The Portland Vase is not very big and measures only 25 cm high and 56 cm around the widest part. However, the craftsmanship and artistry that went into the making of the vase are really surprising and can stop even the most casual museum visitor in front of it like a brick wall. It is said that the Portland Vase could not be duplicated for more than 1,700 years because its manufacturing secret was long lost.
Historians say that the vase was made around 25 AD, which was a period of experimentation in cameo glass by the Roman glass blowers. The vase has a dark blue glass body with finely carved white glass layer on top. The layer of carved white glass covers the lower half portion of the Portland Vase. The outer layer of the vase is carved in detail and displays six people, a snake, and cherubim in a garden landscape. However, there are no details on the history, origin, or purpose of the Portland Vase that was discovered in Italy in the sixteenth century.
For many centuries, the vase was considered the premiere example of Roman cameo glass that is manufactured making used of a very advanced technique making it impossible for anyone to duplicate it. The challenge was so big that in the nineteenth century a prize of 1,000 pounds was offered to any person capable of cracking the secret behind the manufacture of the vase. This contest was won in 3 years by a glassmaker named Philip Pargeter.
The general method that was used to make Portland Vase was to blow a bubble of blue glass and dipping it in a vat of molten white glass, while the blue glass is still very hot. However, many still doubt if the vase is actually a work of blown cameo glass. As per Whiteley, the cameo glass might not be blown but made with a cold pressing method that is usually called pate de verre. In the method, glass is finely powdered and mixed with usual binding agents like gum arabic and water. After mixing, it is pressed into a mold, the mixture is heated until the glass melts and takes the shape of the mold.
Whiteley said that by examining a piece of Roman cameo glass under a CT scanner, he could see the direction, composition, and pattern of the air bubbles trapped between the white and blue layers of glass. He found that the shape of the bubbles were not same as that seen in blown glass.

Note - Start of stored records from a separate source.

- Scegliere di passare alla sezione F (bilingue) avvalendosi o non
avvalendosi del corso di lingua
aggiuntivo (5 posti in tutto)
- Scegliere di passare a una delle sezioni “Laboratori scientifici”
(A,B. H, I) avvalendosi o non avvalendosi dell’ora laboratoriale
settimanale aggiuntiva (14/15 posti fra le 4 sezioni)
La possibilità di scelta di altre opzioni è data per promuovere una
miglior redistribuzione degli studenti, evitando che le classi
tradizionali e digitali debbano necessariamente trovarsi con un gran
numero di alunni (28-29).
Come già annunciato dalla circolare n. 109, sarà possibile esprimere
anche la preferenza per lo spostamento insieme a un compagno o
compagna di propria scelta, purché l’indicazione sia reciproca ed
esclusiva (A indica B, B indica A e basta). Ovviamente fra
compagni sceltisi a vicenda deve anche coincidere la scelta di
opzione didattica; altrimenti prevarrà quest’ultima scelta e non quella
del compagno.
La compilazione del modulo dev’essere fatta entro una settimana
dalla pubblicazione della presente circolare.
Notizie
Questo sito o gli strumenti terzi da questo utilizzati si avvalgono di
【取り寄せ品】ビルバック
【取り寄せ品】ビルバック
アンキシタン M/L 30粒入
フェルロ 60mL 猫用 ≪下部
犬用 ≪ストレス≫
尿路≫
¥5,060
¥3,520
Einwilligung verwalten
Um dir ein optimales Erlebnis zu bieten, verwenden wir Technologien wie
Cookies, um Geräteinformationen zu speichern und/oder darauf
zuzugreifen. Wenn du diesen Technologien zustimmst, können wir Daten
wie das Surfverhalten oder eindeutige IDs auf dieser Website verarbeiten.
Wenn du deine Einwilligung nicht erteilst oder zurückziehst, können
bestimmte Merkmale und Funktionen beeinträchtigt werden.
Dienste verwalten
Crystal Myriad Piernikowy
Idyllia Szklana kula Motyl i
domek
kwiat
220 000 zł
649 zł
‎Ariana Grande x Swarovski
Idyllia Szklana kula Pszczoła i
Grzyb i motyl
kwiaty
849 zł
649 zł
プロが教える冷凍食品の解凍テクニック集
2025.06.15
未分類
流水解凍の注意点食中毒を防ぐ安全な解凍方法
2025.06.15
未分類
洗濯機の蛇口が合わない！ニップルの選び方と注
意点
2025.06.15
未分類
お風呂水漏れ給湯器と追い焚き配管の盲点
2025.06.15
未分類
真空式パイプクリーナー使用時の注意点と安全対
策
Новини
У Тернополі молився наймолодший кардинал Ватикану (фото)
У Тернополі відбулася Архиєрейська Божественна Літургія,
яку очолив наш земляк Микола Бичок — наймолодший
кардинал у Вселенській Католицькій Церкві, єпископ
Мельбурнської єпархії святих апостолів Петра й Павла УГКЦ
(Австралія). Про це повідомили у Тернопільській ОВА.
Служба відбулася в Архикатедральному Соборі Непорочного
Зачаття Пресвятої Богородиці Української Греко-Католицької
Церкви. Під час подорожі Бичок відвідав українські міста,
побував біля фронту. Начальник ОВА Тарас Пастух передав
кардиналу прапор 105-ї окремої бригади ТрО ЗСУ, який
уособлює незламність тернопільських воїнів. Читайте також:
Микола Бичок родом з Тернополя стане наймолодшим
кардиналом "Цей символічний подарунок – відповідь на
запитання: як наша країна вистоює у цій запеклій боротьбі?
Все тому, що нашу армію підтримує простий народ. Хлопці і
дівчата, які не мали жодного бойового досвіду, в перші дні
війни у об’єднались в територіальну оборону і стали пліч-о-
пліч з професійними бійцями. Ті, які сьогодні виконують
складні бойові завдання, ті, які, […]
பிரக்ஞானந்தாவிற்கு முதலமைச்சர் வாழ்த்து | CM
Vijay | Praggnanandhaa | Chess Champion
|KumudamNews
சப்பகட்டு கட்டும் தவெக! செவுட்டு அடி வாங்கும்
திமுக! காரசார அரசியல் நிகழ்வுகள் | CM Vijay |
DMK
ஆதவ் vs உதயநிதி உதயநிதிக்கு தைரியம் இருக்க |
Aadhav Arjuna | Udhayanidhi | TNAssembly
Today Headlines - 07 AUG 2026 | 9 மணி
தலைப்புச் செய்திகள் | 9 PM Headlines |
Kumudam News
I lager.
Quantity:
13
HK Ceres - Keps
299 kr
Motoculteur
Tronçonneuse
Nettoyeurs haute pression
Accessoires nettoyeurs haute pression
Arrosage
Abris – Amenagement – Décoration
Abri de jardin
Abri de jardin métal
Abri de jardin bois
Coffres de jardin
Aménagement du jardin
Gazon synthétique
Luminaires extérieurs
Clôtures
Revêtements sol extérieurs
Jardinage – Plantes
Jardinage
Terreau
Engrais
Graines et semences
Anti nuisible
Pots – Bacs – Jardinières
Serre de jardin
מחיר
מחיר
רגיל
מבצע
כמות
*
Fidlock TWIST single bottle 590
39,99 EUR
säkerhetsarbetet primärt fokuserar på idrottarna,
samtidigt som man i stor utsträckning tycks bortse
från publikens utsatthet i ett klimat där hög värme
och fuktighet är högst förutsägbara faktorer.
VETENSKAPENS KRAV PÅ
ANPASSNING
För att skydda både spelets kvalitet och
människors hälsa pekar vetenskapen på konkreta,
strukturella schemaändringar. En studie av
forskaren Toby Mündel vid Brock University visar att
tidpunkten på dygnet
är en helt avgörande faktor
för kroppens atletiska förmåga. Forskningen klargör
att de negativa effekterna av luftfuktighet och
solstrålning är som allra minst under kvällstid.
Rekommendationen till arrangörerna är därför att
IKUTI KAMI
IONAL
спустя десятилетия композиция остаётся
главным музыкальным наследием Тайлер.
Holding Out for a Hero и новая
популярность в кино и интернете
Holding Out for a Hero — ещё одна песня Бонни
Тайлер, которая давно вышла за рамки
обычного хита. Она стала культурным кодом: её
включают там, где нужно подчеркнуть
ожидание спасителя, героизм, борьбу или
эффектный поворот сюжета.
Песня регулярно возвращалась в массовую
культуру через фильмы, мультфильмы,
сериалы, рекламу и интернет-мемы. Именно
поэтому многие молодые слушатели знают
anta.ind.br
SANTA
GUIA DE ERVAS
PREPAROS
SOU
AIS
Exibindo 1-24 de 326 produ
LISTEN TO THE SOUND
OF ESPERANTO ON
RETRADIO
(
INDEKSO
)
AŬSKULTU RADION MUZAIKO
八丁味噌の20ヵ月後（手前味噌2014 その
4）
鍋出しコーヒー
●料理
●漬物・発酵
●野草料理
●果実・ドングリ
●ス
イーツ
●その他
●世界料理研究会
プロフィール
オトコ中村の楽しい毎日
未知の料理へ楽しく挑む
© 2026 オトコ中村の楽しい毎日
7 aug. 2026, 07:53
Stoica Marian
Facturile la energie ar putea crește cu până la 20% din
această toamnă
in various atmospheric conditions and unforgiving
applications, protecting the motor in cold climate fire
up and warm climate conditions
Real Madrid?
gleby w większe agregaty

“We saw a bubble configuration within the glass that results from a pressing and turning motion,” said Whiteley. “I believe that cold granulated glass has been packed into a mold and then a blob of molten blue glass introduced and pressed against mold heating the white granules from behind. You just would not get a bubble that size and flat-shaped from blowing. The most striking thing about it, is not its size and its flatness, but we found a section where the blue glass has mixed with the granulated white specks of glass.”